Additional approaches are likely to provide additional safety and efficacy of these treatments. In particular, the use of tissue-specific promoters should prove valuable in the clinical setting, where autoimmune disease is being treated, not just prevented. Interestingly, in prevention studies using murine models of spontaneous diabetes in NOD mice, somatic gene therapy strategies (25, 26) can be as effective as islet-targeted transgenic approaches (27). Tissue-specific targeting using gene therapy–transduced autoreactive T cells reinfused into the host as the delivery vehicle has also been proposed (5, 8). Tissue-protective strategies currently under investigation include efforts aimed at remyelinating lost neural tissue by using nerve-specific autoimmune T lymphocytes as vehicles to deliver therapeutically useful neurotrophic factors across the endothelial blood-nerve barrier (28), or healing thermal injuries by delivering growth factor genes (29). The use of inducible vector systems, such as the ones containing a doxycycline-response element, may be useful to limit the expression of the transgene for a defined time period (30).

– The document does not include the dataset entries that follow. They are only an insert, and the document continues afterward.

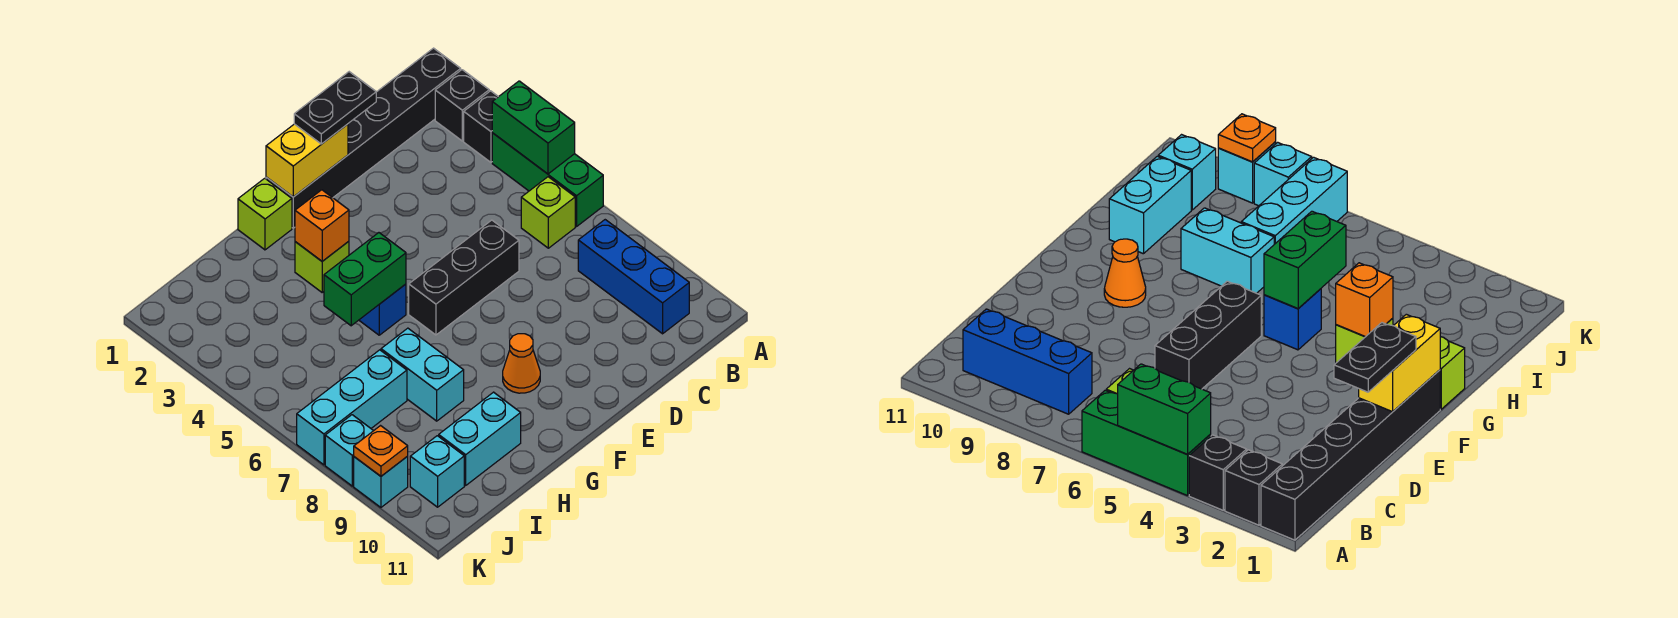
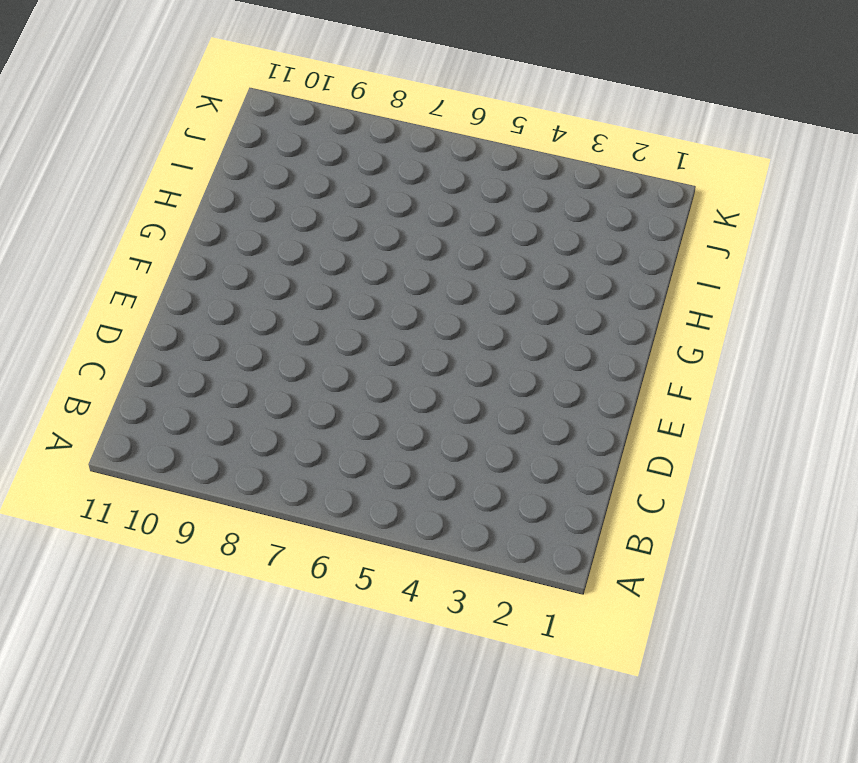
none -> black 1x6 brick [266,48,461,228]
none -> black 1x1 brick [435,70,489,141]
none -> black 1x1 brick [464,91,498,162]

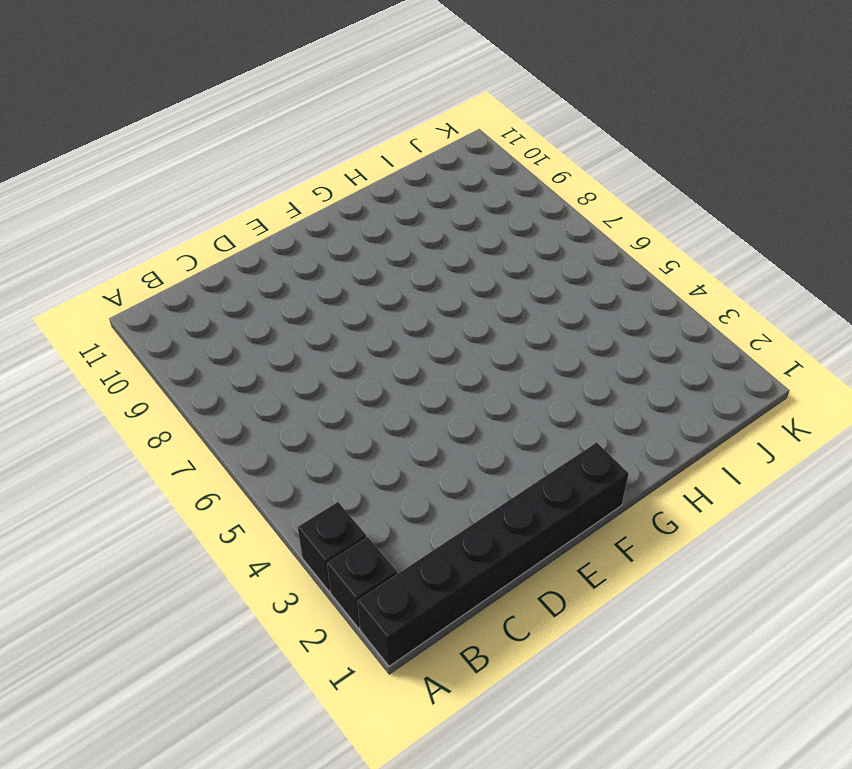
none -> green 1x3 brick [492,133,603,226]
none -> lime 1x1 brick [521,177,575,248]
none -> blue 1x3 brick [578,220,689,334]

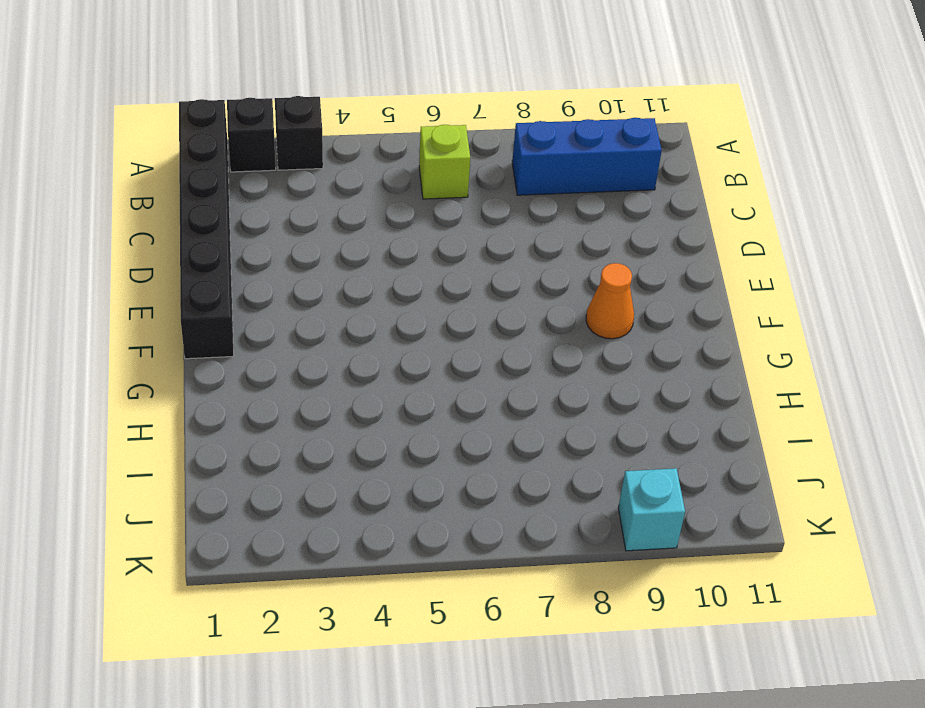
none -> green 1x3 brick [492,133,603,226]
none -> black 1x3 brick [409,220,519,335]
none -> lime 1x1 brick [238,178,292,250]

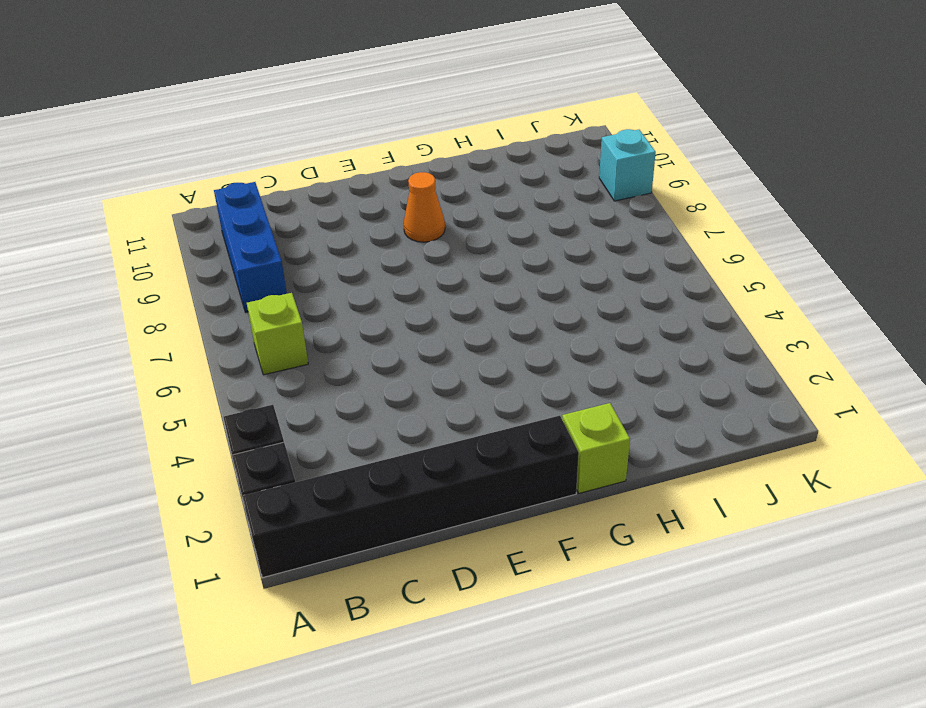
none -> green 1x3 brick [492,133,603,226]
none -> black 1x3 brick [409,220,519,335]
none -> lime 1x1 brick [295,241,349,292]

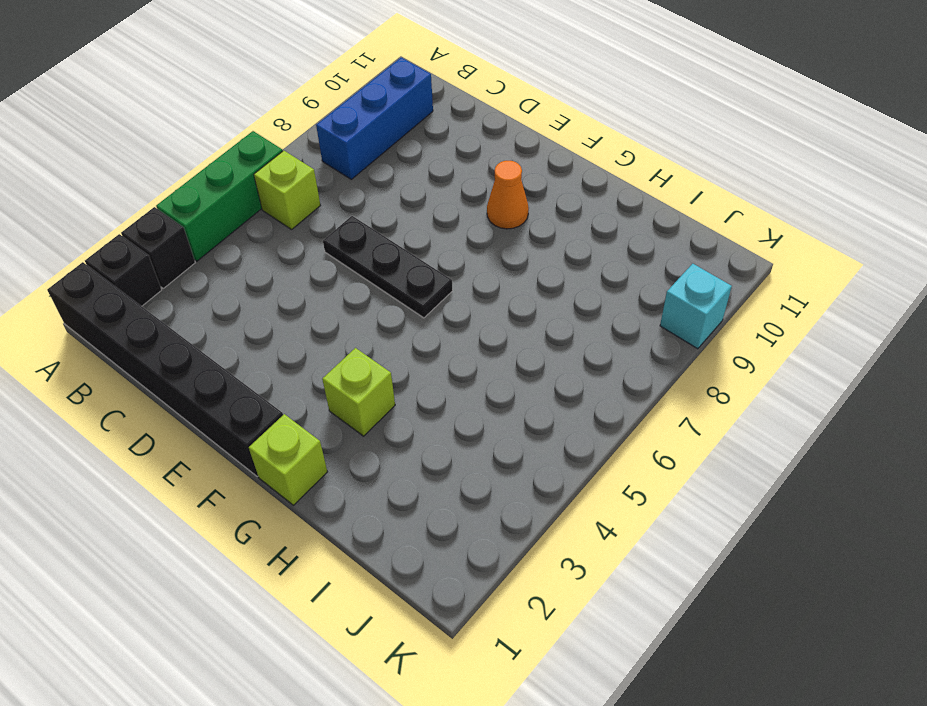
black 1x3 plate [323,216,453,318] -> black 1x3 brick [409,220,519,335]
none -> blue 1x1 brick [359,284,406,335]
none -> cyan 1x2 brick [381,328,464,421]
none -> cyan 1x2 brick [439,392,521,485]

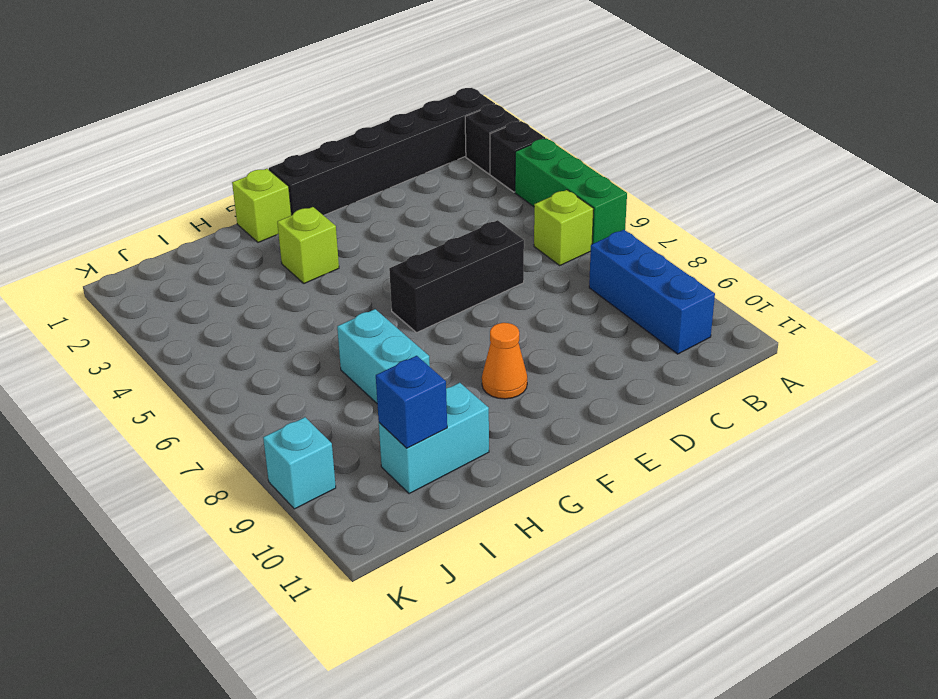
blue 1x1 brick [376,356,447,448] -> blue 1x1 brick moved to [359,284,406,335]
none -> cyan 1x3 brick [297,350,407,465]
none -> cyan 1x1 brick [410,436,464,507]
none -> cyan 1x1 brick [325,415,373,486]

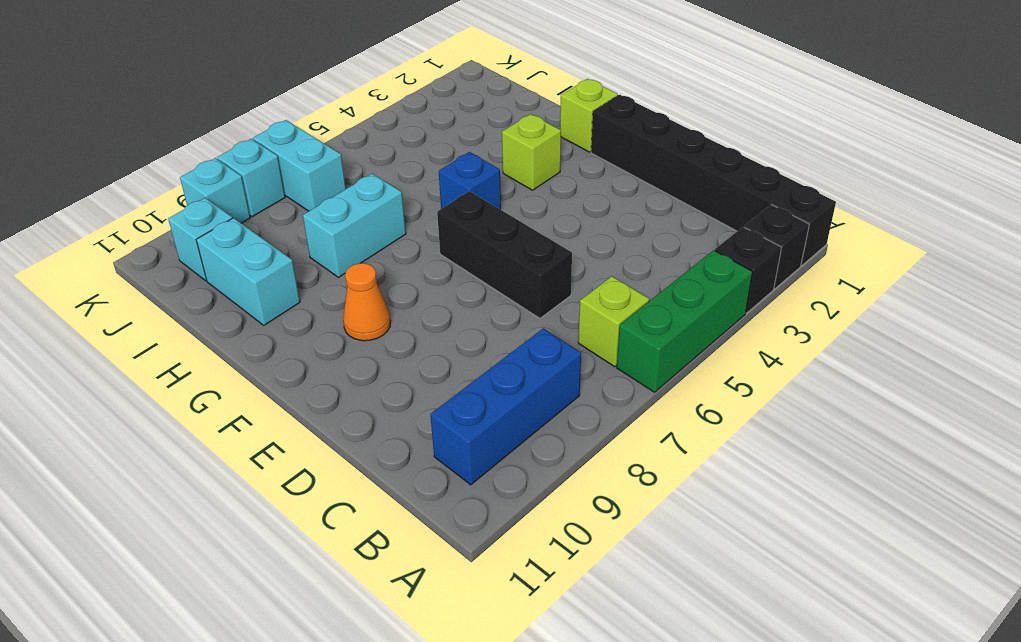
cyan 1x2 brick [253,120,346,211] -> cyan 1x3 brick [297,350,407,465]
none -> green 1x2 brick [492,81,575,174]
none -> yellow 1x2 brick [266,124,348,197]
none -> orange 1x1 brick [295,190,349,261]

Multiple factors determine the choice of vector, including the type of the target cells, whether an in vivo or an ex vivo strategy is to be used, the levels of required expression, and for how long the treatment is needed. Gene transfer using naked plasmid DNA has already been introduced to enhance angiogenesis in patients with ischemic disorders (31), and the evaluation of clinical efficacy and side effects is in progress (32). The use of naked plasmids (3) encoding specific epitopes or entire antigens may be approved more readily for human trials than would similar approaches using recombinant viruses. We suggest that this approach will be fruitful and that efforts to identify molecules involved in systemic human autoimmune diseases should be intensified.